───── Trecho do documento ─────

Mesmo assim, no Japão, sociedade fundada em estéticas e características seculares, a aceitação e convívio com os “haafu” ainda é um desafio para muitos.

Praticamente toda a diversidade japonesa vem dos filhos das uniões com estrangeiros, mas representam uma porção pequena, embora crescente, da população. De acordo com o Ministério da Saúde, cerca de 20 mil crianças com um dos pais não japonês nascem todos os anos, o que corresponde a 2% do número total.

E é senso comum a predominância das características físicas orientais nos descendentes de famílias multirraciais. Só que esta verdade não vale para a Miss do Japão 2015: sua herança genética faz com  que pareça “não tão japonesa assim” aos olhos dos mais conservadores.

─────

# Tarefa proposta 1
Duplique, palavra por palavra, a parte do trecho sobre os haafu no Japão que começa em "Mesmo assim, no" e segue até "dos mais conservadores.".
O trecho sobre os haafu e os registros não têm nenhuma relação entre si.

───── Material ─────

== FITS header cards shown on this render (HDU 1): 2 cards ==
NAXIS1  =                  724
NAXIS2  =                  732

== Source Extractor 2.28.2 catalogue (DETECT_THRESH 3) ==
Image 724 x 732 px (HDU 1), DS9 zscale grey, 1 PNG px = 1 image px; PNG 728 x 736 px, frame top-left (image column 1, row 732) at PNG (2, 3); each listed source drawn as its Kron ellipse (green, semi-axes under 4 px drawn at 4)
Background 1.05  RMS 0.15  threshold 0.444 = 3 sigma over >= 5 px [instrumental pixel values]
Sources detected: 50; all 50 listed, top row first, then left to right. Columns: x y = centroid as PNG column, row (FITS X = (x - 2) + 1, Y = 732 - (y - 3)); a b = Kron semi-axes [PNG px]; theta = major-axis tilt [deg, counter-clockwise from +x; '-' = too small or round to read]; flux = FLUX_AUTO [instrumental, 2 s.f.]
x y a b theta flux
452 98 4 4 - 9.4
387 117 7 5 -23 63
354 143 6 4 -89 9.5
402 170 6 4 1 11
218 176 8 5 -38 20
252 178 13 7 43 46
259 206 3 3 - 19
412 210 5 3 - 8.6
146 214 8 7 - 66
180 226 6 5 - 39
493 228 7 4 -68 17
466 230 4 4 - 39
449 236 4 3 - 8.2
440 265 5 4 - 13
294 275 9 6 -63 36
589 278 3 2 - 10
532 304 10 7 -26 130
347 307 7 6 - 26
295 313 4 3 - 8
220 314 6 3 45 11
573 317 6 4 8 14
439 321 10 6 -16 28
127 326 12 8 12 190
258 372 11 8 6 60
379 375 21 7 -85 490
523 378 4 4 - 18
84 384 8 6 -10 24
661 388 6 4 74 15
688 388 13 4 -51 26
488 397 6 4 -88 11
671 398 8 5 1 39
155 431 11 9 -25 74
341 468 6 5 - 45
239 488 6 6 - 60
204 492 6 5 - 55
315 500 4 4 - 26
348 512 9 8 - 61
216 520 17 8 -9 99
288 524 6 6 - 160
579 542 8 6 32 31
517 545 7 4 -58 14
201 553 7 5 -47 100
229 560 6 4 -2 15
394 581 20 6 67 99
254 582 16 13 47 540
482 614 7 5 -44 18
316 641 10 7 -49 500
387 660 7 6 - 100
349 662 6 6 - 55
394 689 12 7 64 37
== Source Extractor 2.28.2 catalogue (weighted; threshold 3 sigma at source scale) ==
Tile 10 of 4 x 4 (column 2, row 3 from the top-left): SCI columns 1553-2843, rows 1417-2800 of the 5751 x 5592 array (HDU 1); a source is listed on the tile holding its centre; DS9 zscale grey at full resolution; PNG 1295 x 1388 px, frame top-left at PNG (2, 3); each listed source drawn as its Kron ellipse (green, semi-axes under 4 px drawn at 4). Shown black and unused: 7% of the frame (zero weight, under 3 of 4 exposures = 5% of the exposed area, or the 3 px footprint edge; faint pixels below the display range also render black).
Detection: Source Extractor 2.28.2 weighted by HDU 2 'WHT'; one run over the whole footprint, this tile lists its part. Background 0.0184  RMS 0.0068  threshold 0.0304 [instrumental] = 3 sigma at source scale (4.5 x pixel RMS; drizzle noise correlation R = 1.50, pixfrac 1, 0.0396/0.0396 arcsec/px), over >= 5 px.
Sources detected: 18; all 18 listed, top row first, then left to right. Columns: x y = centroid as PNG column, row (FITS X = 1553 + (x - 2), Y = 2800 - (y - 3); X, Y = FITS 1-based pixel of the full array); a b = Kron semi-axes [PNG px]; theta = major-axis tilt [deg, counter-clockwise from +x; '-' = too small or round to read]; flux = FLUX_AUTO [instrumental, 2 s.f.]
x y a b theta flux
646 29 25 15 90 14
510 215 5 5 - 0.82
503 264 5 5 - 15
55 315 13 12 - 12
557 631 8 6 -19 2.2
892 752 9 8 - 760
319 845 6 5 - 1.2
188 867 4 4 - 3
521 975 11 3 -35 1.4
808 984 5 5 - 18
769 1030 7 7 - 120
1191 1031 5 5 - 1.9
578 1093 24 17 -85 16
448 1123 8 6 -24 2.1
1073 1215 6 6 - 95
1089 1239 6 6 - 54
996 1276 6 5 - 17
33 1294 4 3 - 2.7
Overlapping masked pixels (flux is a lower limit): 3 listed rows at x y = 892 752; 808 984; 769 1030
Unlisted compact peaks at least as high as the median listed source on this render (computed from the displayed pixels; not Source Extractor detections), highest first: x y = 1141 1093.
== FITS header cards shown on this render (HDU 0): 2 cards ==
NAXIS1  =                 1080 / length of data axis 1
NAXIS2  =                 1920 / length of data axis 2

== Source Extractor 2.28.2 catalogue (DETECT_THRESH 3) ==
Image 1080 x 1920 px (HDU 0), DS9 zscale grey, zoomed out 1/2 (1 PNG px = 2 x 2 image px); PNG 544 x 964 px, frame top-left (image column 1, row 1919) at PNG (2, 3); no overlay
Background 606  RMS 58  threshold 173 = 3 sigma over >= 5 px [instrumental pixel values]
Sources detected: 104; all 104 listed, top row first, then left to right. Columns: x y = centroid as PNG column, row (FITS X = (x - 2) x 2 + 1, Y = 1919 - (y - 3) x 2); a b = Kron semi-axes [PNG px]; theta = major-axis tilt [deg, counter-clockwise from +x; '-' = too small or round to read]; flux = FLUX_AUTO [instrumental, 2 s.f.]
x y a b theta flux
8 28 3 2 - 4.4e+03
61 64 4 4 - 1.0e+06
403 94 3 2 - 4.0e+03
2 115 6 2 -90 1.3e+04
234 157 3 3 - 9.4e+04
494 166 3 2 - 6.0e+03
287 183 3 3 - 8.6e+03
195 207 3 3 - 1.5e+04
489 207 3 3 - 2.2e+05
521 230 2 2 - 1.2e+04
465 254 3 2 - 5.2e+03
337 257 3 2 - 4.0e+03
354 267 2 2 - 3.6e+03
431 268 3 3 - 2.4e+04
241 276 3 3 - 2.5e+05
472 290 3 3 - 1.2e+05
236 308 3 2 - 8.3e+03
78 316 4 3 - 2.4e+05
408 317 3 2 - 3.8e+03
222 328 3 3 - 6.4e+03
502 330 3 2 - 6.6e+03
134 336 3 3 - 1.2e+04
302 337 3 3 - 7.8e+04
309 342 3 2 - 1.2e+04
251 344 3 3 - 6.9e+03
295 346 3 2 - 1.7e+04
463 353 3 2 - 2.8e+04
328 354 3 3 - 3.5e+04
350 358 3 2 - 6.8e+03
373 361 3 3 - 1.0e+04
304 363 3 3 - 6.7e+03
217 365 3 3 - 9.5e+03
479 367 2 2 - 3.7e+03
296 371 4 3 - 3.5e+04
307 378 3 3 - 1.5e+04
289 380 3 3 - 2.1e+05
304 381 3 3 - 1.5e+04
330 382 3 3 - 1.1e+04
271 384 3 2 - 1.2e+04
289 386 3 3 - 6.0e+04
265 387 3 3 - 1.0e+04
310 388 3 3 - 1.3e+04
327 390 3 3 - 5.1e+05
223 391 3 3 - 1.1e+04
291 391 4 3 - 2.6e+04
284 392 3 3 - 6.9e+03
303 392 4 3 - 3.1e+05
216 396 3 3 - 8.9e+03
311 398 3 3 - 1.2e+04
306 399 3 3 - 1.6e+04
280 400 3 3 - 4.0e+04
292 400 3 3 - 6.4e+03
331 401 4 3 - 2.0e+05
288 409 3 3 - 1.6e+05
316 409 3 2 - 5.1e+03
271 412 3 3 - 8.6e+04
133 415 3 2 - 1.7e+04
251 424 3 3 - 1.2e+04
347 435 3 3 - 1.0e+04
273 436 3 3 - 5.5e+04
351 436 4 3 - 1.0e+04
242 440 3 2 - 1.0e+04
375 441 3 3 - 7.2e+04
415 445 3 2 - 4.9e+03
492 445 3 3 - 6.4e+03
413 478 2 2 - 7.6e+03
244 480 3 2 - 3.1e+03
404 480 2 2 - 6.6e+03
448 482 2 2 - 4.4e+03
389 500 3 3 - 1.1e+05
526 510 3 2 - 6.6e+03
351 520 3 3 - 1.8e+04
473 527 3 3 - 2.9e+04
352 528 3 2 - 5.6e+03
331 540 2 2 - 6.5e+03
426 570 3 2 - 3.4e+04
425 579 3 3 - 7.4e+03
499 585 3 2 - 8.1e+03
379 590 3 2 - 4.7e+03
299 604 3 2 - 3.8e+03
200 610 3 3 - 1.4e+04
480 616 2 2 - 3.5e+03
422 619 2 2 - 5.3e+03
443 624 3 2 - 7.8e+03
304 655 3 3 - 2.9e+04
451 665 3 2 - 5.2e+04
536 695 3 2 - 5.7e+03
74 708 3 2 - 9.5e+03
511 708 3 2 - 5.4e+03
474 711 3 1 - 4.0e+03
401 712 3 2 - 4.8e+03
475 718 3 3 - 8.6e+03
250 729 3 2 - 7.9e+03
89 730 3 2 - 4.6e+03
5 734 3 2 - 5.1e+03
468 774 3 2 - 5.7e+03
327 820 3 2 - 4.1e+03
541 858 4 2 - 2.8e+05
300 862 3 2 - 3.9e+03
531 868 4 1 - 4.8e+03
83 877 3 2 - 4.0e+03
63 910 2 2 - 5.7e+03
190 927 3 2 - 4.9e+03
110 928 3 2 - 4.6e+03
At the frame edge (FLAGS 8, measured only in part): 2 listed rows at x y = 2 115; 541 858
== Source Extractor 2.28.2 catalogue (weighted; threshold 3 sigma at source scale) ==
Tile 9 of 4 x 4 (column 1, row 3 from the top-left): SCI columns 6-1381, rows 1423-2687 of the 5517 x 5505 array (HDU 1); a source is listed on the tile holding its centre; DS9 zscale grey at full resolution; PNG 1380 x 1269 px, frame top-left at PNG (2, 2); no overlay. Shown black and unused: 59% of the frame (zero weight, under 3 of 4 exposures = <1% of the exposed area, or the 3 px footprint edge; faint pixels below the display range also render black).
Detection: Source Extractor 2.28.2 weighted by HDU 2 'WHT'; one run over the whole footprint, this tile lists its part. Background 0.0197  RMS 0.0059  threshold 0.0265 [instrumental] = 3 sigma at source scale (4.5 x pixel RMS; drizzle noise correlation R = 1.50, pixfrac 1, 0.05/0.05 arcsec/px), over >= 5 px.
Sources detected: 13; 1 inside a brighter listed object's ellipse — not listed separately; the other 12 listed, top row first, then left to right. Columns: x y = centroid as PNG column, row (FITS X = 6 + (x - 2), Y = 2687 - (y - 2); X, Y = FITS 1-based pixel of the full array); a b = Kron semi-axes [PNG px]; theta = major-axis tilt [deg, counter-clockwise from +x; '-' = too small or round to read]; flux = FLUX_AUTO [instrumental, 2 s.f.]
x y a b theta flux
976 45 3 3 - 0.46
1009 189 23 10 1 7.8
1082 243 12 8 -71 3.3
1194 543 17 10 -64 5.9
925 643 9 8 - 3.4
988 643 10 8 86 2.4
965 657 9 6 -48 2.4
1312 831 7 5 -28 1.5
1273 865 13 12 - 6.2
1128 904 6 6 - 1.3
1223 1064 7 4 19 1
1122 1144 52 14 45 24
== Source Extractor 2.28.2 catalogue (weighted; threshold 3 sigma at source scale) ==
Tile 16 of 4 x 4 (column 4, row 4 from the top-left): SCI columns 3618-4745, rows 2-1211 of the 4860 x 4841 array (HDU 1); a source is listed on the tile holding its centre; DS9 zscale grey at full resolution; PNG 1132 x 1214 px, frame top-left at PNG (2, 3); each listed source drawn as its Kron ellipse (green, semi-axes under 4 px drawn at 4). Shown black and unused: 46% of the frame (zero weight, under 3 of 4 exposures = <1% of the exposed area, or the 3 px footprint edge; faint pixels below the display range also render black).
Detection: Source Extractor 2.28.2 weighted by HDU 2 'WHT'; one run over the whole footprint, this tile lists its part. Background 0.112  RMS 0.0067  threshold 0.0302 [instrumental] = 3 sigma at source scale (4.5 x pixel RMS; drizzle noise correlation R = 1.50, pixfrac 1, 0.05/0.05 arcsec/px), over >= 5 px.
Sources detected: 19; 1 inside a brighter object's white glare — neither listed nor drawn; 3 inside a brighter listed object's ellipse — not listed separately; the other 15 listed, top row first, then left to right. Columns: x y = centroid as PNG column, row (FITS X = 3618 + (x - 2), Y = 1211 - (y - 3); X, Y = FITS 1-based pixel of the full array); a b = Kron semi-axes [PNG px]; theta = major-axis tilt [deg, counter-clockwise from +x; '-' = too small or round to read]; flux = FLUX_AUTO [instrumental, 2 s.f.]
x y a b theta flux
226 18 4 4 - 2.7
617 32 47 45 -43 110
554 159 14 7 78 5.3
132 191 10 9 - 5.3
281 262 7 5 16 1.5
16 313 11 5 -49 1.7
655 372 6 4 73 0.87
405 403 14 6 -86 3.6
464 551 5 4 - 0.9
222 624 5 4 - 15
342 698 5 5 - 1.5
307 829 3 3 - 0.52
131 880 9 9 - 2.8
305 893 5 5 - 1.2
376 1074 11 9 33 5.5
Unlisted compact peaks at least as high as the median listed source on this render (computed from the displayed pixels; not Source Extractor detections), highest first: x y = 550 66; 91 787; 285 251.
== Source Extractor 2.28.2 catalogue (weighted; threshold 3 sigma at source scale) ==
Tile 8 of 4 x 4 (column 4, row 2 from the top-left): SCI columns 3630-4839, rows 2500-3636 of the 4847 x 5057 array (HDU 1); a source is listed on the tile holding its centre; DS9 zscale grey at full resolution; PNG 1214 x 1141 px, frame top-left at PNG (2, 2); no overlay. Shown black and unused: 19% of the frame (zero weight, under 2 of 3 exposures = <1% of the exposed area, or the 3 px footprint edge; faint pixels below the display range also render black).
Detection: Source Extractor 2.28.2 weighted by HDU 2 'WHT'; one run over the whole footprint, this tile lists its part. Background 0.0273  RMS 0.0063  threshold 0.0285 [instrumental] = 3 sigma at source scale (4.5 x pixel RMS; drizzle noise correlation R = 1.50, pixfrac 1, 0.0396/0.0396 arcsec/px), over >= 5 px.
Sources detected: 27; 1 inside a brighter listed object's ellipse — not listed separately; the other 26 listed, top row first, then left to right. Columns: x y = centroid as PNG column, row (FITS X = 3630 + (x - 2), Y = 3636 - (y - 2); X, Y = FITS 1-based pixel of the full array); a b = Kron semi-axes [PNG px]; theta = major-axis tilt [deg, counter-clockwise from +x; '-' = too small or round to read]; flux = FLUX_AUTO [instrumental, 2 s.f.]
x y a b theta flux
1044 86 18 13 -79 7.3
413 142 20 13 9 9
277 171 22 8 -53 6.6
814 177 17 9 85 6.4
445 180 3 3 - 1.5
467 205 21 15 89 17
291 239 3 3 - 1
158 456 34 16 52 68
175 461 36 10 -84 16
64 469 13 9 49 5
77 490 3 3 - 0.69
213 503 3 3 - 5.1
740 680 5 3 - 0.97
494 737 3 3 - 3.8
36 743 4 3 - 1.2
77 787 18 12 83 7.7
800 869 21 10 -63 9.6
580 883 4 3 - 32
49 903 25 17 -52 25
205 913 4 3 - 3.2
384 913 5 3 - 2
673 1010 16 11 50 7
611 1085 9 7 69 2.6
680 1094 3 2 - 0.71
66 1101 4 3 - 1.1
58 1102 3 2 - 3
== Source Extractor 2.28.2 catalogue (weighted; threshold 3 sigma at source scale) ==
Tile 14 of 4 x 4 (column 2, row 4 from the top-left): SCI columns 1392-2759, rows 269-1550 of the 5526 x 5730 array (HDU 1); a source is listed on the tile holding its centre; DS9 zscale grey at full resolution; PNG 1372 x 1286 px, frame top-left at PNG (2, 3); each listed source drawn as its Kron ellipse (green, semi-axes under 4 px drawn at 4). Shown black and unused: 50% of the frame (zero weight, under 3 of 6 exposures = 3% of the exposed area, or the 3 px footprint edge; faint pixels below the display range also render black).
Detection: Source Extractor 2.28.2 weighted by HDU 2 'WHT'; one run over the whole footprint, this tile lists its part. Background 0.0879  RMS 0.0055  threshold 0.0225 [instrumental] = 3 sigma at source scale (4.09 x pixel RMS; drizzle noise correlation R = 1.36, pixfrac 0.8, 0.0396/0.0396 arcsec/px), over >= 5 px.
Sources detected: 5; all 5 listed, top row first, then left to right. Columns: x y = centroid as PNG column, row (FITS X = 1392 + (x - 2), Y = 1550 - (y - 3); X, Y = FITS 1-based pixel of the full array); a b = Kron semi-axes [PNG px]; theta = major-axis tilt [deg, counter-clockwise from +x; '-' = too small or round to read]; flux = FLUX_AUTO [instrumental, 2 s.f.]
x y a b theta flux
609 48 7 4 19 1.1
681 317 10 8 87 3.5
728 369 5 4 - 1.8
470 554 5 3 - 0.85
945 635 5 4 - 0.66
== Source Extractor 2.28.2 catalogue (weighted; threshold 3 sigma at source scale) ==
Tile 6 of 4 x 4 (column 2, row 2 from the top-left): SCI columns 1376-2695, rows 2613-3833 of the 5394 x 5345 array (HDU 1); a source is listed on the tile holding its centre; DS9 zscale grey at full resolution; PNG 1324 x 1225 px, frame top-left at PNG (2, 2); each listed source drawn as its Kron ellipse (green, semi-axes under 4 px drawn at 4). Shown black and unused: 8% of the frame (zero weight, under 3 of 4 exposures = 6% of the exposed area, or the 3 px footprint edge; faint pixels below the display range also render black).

─────

# Tarefa proposta 2
Quais linhas dos registros contêm a palavra "Unlisted"? Destaque todas elas, diferenciando maiúsculas de minúsculas.

# Resultado final 1
Mesmo assim, no Japão, sociedade fundada em estéticas e características seculares, a aceitação e convívio com os “haafu” ainda é um desafio para muitos.

Praticamente toda a diversidade japonesa vem dos filhos das uniões com estrangeiros, mas representam uma porção pequena, embora crescente, da população. De acordo com o Ministério da Saúde, cerca de 20 mil crianças com um dos pais não japonês nascem todos os anos, o que corresponde a 2% do número total.

E é senso comum a predominância das características físicas orientais nos descendentes de famílias multirraciais. Só que esta verdade não vale para a Miss do Japão 2015: sua herança genética faz com  que pareça “não tão japonesa assim” aos olhos dos mais conservadores.

# Resultado final 2
Unlisted compact peaks at least as high as the median listed source on this render (computed from the displayed pixels; not Source Extractor detections), highest first: x y = 1141 1093.
Unlisted compact peaks at least as high as the median listed source on this render (computed from the displayed pixels; not Source Extractor detections), highest first: x y = 550 66; 91 787; 285 251.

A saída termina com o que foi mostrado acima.